ИССЛЕДУЕМЫЙ ТЕКСТ:
Приказав кр-цу расстреливать из ППД пехоту пр-ка, разгружавшую автомашину с минами, т. Кандауров развернул пушку и ихними же снарядами начал уничтожать, подходившие автомашины с солдатами пр-ка. Уничтожив 12 автомашин, сам был ранен в голову, но продолжал вести бой. Из убегавших автомашин противника, подбил еще 2 сан. машины, одну автокухню, одну штабную легковую машину; захватил документы штаба 118 полка и полковое знамя, взял в плен обер-фельдфебеля, убил обер-лейтенанта. Будучи вторично ранен в ногу, т. Кандауров продолжал вести бой из станкового пулемета, отбитого у немцев. Только после третьего ранения в ногу, т. Кандауров отправил находящегося с ним кр-ца для сопровождения пленного в тыл, сам же отрыл окоп и продолжал огнем пулемета удерживать шоссе, не допуская отхода противника. Кроме пулеметного огня он применил ручные гранаты, которые отбил у немцев. Против своей воли, только по приказу к-ра 2 ба-на 418 сп, т. Кандауров был эвакуирован с поля боя».
Возможно, офицером, ставшим жертвой огня И. З. Кандаурова, являлся командир взвода 1-й роты 36-го саперного батальона 36-й моторизованной дивизии лейтенант Вольшайд, один из двух офицеров, безвозвратно потерянных дивизией 18 апреля, и единственный близкий к званию обер-лейтенанта.
Впрочем, Героя Кандаурову все же не дали, но заслуженный Орден Ленина по приказу № 029 от 7 ноября 1941 г. он получил. Учитывая реалии скупого на награды начального периода войны, можно предположить, что серьезных сомнений в обстоятельствах боя у руководства практически не было.

ЗАДАНИЕ 1: Верните каждую строку, содержащую слово «read», с учетом регистра.

МАТЕРИАЛ УПРАЖНЕНИЯ:
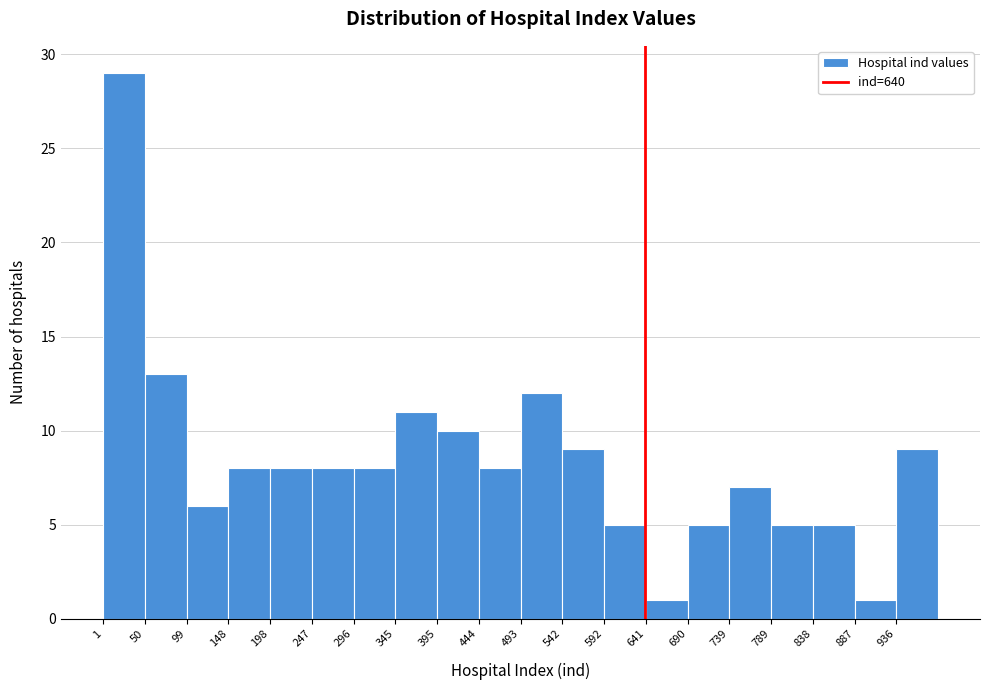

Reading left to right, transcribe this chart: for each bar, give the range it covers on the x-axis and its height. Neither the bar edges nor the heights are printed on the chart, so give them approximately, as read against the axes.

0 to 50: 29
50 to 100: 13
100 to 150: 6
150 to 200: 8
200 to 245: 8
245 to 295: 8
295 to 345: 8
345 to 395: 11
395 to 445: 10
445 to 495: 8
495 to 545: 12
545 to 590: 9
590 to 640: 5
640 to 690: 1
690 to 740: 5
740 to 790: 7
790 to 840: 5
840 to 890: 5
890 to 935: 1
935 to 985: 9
--
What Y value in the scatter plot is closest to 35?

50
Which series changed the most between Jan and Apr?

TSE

ЗАДАНИЕ 2: Выведите целиком, без единого изменения, текст о бое Кандаурова.

ПОЛЕ ОТВЕТА 1:
Reading left to right, transcribe this chart: for each bar, give the range it covers on the x-axis and its height. Neither the bar edges nor the heights are printed on the chart, so give them approximately, as read against the axes.

ПОЛЕ ОТВЕТА 2:
Приказав кр-цу расстреливать из ППД пехоту пр-ка, разгружавшую автомашину с минами, т. Кандауров развернул пушку и ихними же снарядами начал уничтожать, подходившие автомашины с солдатами пр-ка. Уничтожив 12 автомашин, сам был ранен в голову, но продолжал вести бой. Из убегавших автомашин противника, подбил еще 2 сан. машины, одну автокухню, одну штабную легковую машину; захватил документы штаба 118 полка и полковое знамя, взял в плен обер-фельдфебеля, убил обер-лейтенанта. Будучи вторично ранен в ногу, т. Кандауров продолжал вести бой из станкового пулемета, отбитого у немцев. Только после третьего ранения в ногу, т. Кандауров отправил находящегося с ним кр-ца для сопровождения пленного в тыл, сам же отрыл окоп и продолжал огнем пулемета удерживать шоссе, не допуская отхода противника. Кроме пулеметного огня он применил ручные гранаты, которые отбил у немцев. Против своей воли, только по приказу к-ра 2 ба-на 418 сп, т. Кандауров был эвакуирован с поля боя».
Возможно, офицером, ставшим жертвой огня И. З. Кандаурова, являлся командир взвода 1-й роты 36-го саперного батальона 36-й моторизованной дивизии лейтенант Вольшайд, один из двух офицеров, безвозвратно потерянных дивизией 18 апреля, и единственный близкий к званию обер-лейтенанта.
Впрочем, Героя Кандаурову все же не дали, но заслуженный Орден Ленина по приказу № 029 от 7 ноября 1941 г. он получил. Учитывая реалии скупого на награды начального периода войны, можно предположить, что серьезных сомнений в обстоятельствах боя у руководства практически не было.